§ WORK INSTRUCTION:
Range to repeat from the listing below: the line containing "1. 你们优化内存的过程是如何的？" down to the line containing "gfp\_t gfp\_mask 是内核中定义的一个用于规范物理内存分配行为的分配掩码；", both included. Copy it exactly, pictures excluded, and add nothing else.
START MATERIAL FOR THIS EXERCISE
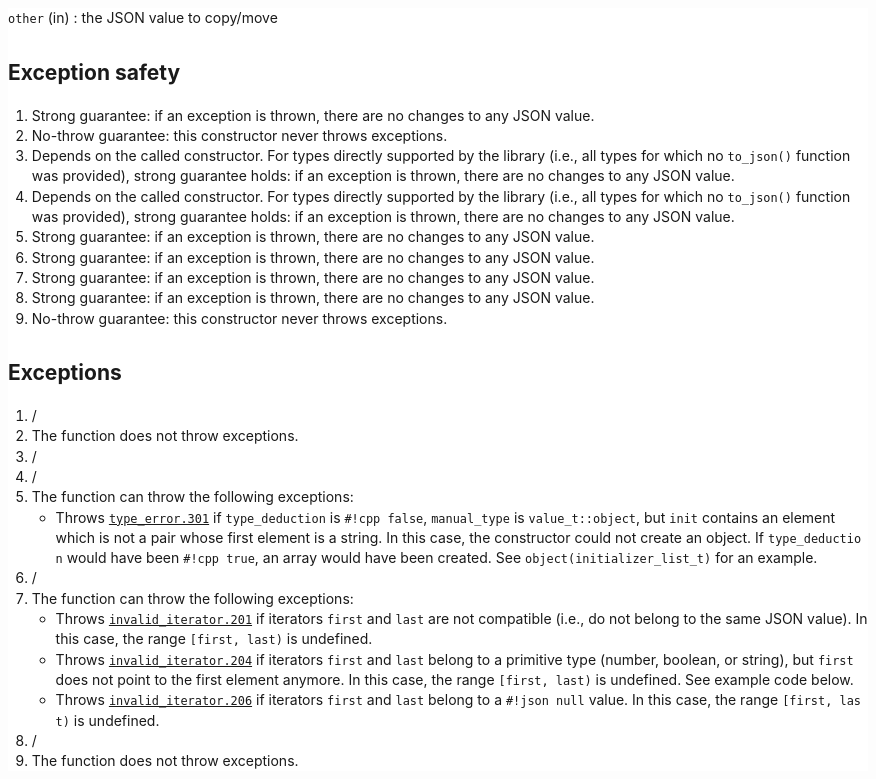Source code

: `other` (in)
:   the JSON value to copy/move

## Exception safety

1. Strong guarantee: if an exception is thrown, there are no changes to any JSON value.
2. No-throw guarantee: this constructor never throws exceptions.
3. Depends on the called constructor. For types directly supported by the library (i.e., all types for which no
   `to_json()` function was provided), strong guarantee holds: if an exception is thrown, there are no changes to any
   JSON value.
4. Depends on the called constructor. For types directly supported by the library (i.e., all types for which no
   `to_json()` function was provided), strong guarantee holds: if an exception is thrown, there are no changes to any
   JSON value.
5. Strong guarantee: if an exception is thrown, there are no changes to any JSON value.
6. Strong guarantee: if an exception is thrown, there are no changes to any JSON value.
7. Strong guarantee: if an exception is thrown, there are no changes to any JSON value.
8. Strong guarantee: if an exception is thrown, there are no changes to any JSON value.
9. No-throw guarantee: this constructor never throws exceptions.

## Exceptions

1. /
2. The function does not throw exceptions.
3. /
4. /
5. The function can throw the following exceptions:
    - Throws [`type_error.301`](../../home/exceptions.md#jsonexceptiontype_error301) if `type_deduction` is
      `#!cpp false`, `manual_type` is `value_t::object`, but `init` contains an element which is not a pair whose first
      element is a string. In this case, the constructor could not create an object. If `type_deduction` would have been
      `#!cpp true`, an array would have been created. See `object(initializer_list_t)` for an example.
6. /
7. The function can throw the following exceptions:
    - Throws [`invalid_iterator.201`](../../home/exceptions.md#jsonexceptioninvalid_iterator201) if iterators `first`
      and `last` are not compatible (i.e., do not belong to the same JSON value). In this case, the range
      `[first, last)` is undefined.
    - Throws [`invalid_iterator.204`](../../home/exceptions.md#jsonexceptioninvalid_iterator204) if iterators `first`
      and `last` belong to a primitive type (number, boolean, or string), but `first` does not point to the first
      element anymore. In this case, the range `[first, last)` is undefined. See example code below.
    - Throws [`invalid_iterator.206`](../../home/exceptions.md#jsonexceptioninvalid_iterator206) if iterators `first`
      and `last` belong to a `#!json null` value. In this case, the range `[first, last)` is undefined.
8. /
9. The function does not throw exceptions.
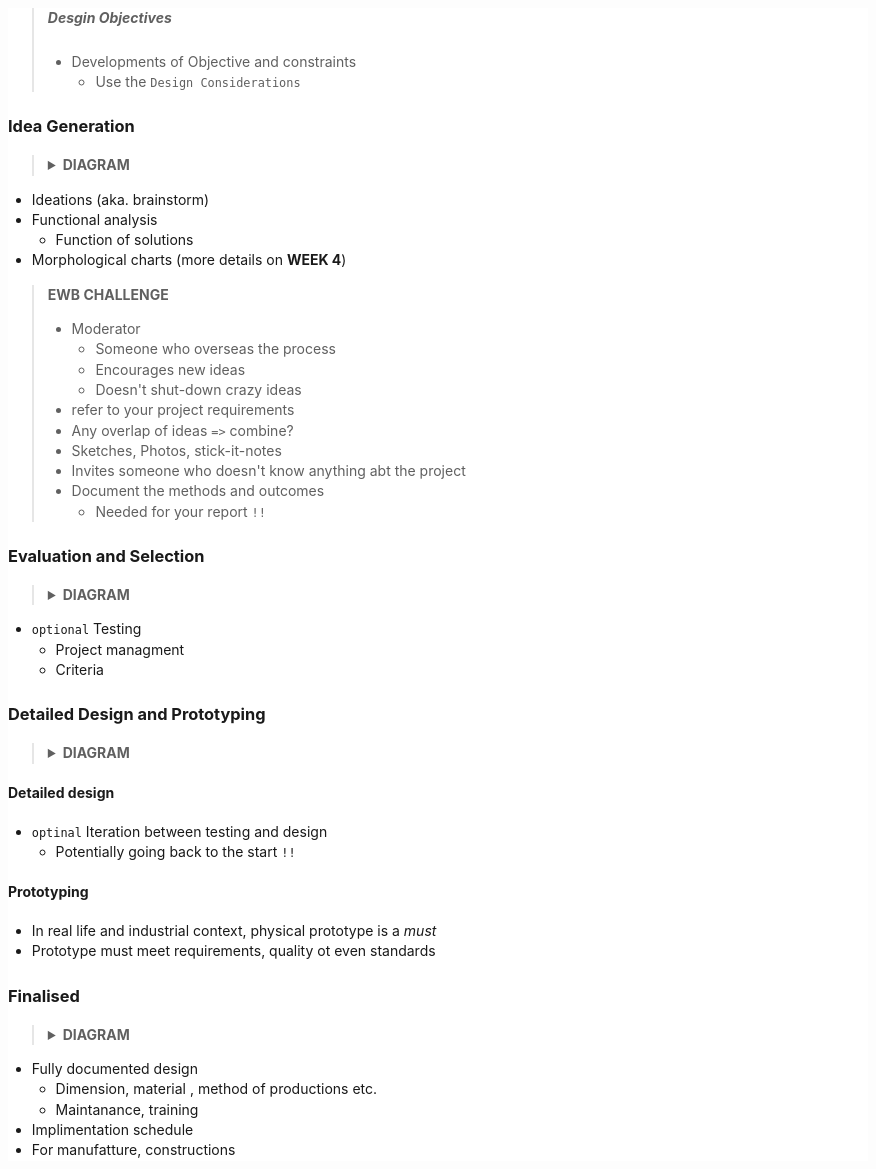 >
> ##### Desgin Objectives
> 
> * Developments of Objective and constraints
>     * Use the `Design Considerations`
### Idea Generation

> <details><summary><b>DIAGRAM</b> </summary></details>


* Ideations (aka. brainstorm)
* Functional analysis
    * Function of solutions
* Morphological charts (more details on **WEEK 4**)

> __EWB CHALLENGE__
> * Moderator
>     * Someone who overseas the process
>     * Encourages new ideas
>     * Doesn't shut-down crazy ideas
> * refer to your project requirements
> * Any overlap of ideas `=>` combine?
> * Sketches, Photos, stick-it-notes
> * Invites someone who doesn't know anything abt the project
> * Document the methods and outcomes
>     * Needed for your report `!!`

### Evaluation and Selection

> <details><summary><b>DIAGRAM</b> </summary></details>

* `optional` Testing
    * Project managment
    * Criteria

### Detailed Design and Prototyping

> <details><summary><b>DIAGRAM</b> </summary></details>

#### Detailed design

* `optinal` Iteration between testing and design
    * Potentially going back to the start `!!`

#### Prototyping

* In real life and industrial context, physical prototype is a *must*
* Prototype must meet requirements, quality ot even standards

### Finalised

> <details><summary><b>DIAGRAM</b> </summary></details>

* Fully documented design
    * Dimension, material , method of productions etc.
    * Maintanance, training
* Implimentation schedule
* For manufatture, constructions
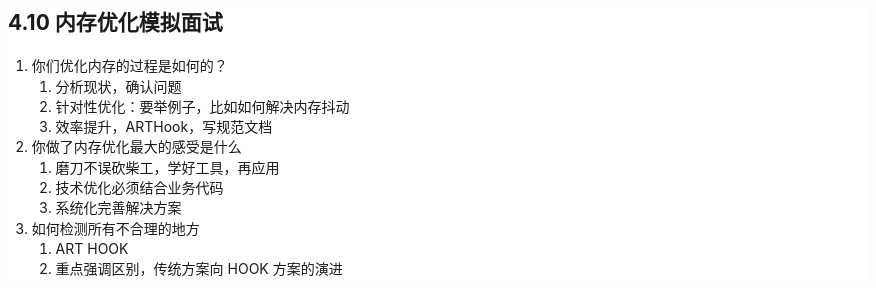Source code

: ## 4.10 内存优化模拟面试

1. 你们优化内存的过程是如何的？
   1. 分析现状，确认问题
   2. 针对性优化：要举例子，比如如何解决内存抖动
   3. 效率提升，ARTHook，写规范文档
2. 你做了内存优化最大的感受是什么
   1. 磨刀不误砍柴工，学好工具，再应用
   2. 技术优化必须结合业务代码
   3. 系统化完善解决方案
3. 如何检测所有不合理的地方
   1. ART HOOK
   2. 重点强调区别，传统方案向 HOOK 方案的演进

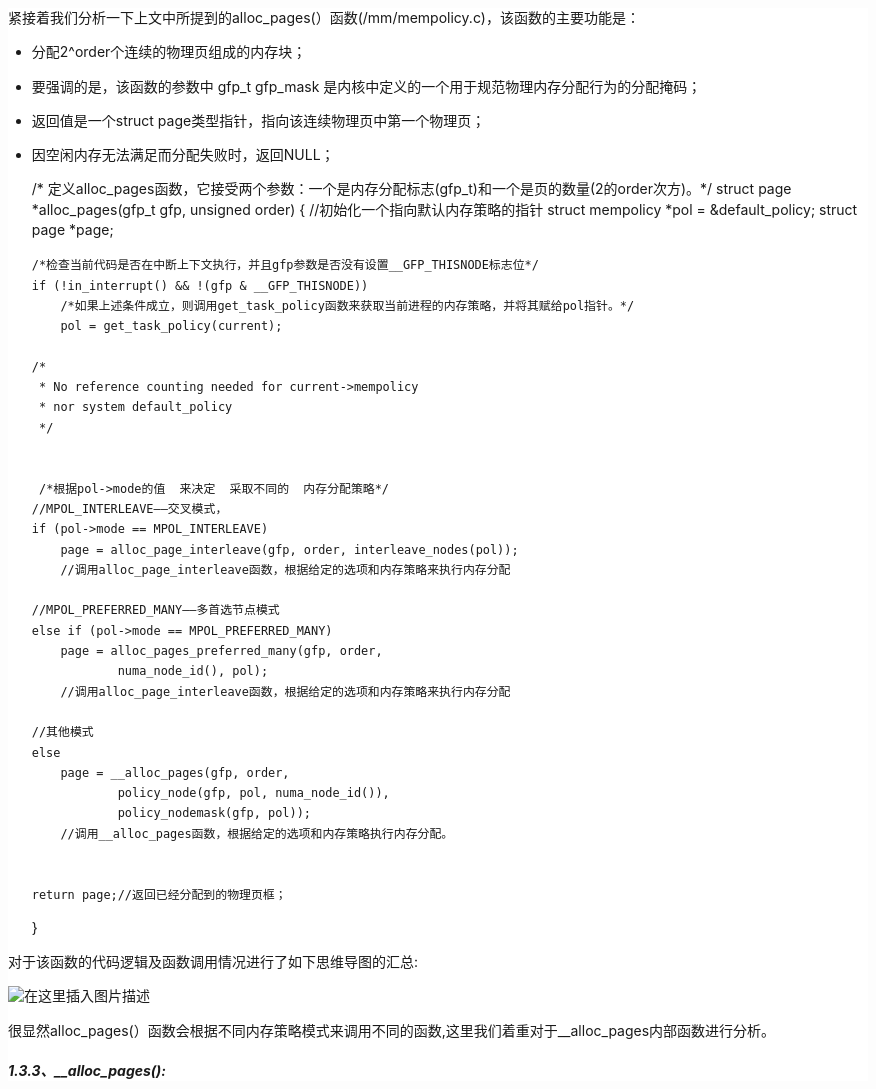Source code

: 紧接着我们分析一下上文中所提到的alloc\_pages(）函数(/mm/mempolicy.c)，该函数的主要功能是：

-   分配2^order个连续的物理页组成的内存块；
-   要强调的是，该函数的参数中 gfp\_t gfp\_mask 是内核中定义的一个用于规范物理内存分配行为的分配掩码；
-   返回值是一个struct page类型指针，指向该连续物理页中第一个物理页；
-   因空闲内存无法满足而分配失败时，返回NULL；

     /* 定义alloc_pages函数，它接受两个参数：一个是内存分配标志(gfp_t)和一个是页的数量(2的order次方)。*/
    struct page *alloc_pages(gfp_t gfp, unsigned order)
    {
    	//初始化一个指向默认内存策略的指针
    	struct mempolicy *pol = &default_policy;
    	struct page *page;
    
    	/*检查当前代码是否在中断上下文执行，并且gfp参数是否没有设置__GFP_THISNODE标志位*/
    	if (!in_interrupt() && !(gfp & __GFP_THISNODE))
    		/*如果上述条件成立，则调用get_task_policy函数来获取当前进程的内存策略，并将其赋给pol指针。*/
    		pol = get_task_policy(current);
    	
    	/*
    	 * No reference counting needed for current->mempolicy
    	 * nor system default_policy
    	 */
    
    
    	 /*根据pol->mode的值  来决定  采取不同的  内存分配策略*/
    	//MPOL_INTERLEAVE——交叉模式，
    	if (pol->mode == MPOL_INTERLEAVE)
    		page = alloc_page_interleave(gfp, order, interleave_nodes(pol));
    		//调用alloc_page_interleave函数，根据给定的选项和内存策略来执行内存分配
    	
    	//MPOL_PREFERRED_MANY——多首选节点模式
    	else if (pol->mode == MPOL_PREFERRED_MANY)
    		page = alloc_pages_preferred_many(gfp, order,
    				numa_node_id(), pol);
    		//调用alloc_page_interleave函数，根据给定的选项和内存策略来执行内存分配
    	
    	//其他模式	
    	else									
    		page = __alloc_pages(gfp, order,
    				policy_node(gfp, pol, numa_node_id()),
    				policy_nodemask(gfp, pol));
    		//调用__alloc_pages函数，根据给定的选项和内存策略执行内存分配。
    
    
    	return page;//返回已经分配到的物理页框；
    }
    

对于该函数的代码逻辑及函数调用情况进行了如下思维导图的汇总:

![在这里插入图片描述](image/f7977c4e732d191ac3f8cec84a4c46a7.png#pic_center)

很显然alloc\_pages(）函数会根据不同内存策略模式来调用不同的函数,这里我们着重对于\_\_alloc\_pages内部函数进行分析。

##### 1.3.3、\_\_alloc\_pages():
END MATERIAL FOR THIS EXERCISE
§ EXERCISE RESPONSE:
1. 你们优化内存的过程是如何的？
   1. 分析现状，确认问题
   2. 针对性优化：要举例子，比如如何解决内存抖动
   3. 效率提升，ARTHook，写规范文档
2. 你做了内存优化最大的感受是什么
   1. 磨刀不误砍柴工，学好工具，再应用
   2. 技术优化必须结合业务代码
   3. 系统化完善解决方案
3. 如何检测所有不合理的地方
   1. ART HOOK
   2. 重点强调区别，传统方案向 HOOK 方案的演进

Source code

: 紧接着我们分析一下上文中所提到的alloc\_pages(）函数(/mm/mempolicy.c)，该函数的主要功能是：

-   分配2^order个连续的物理页组成的内存块；
-   要强调的是，该函数的参数中 gfp\_t gfp\_mask 是内核中定义的一个用于规范物理内存分配行为的分配掩码；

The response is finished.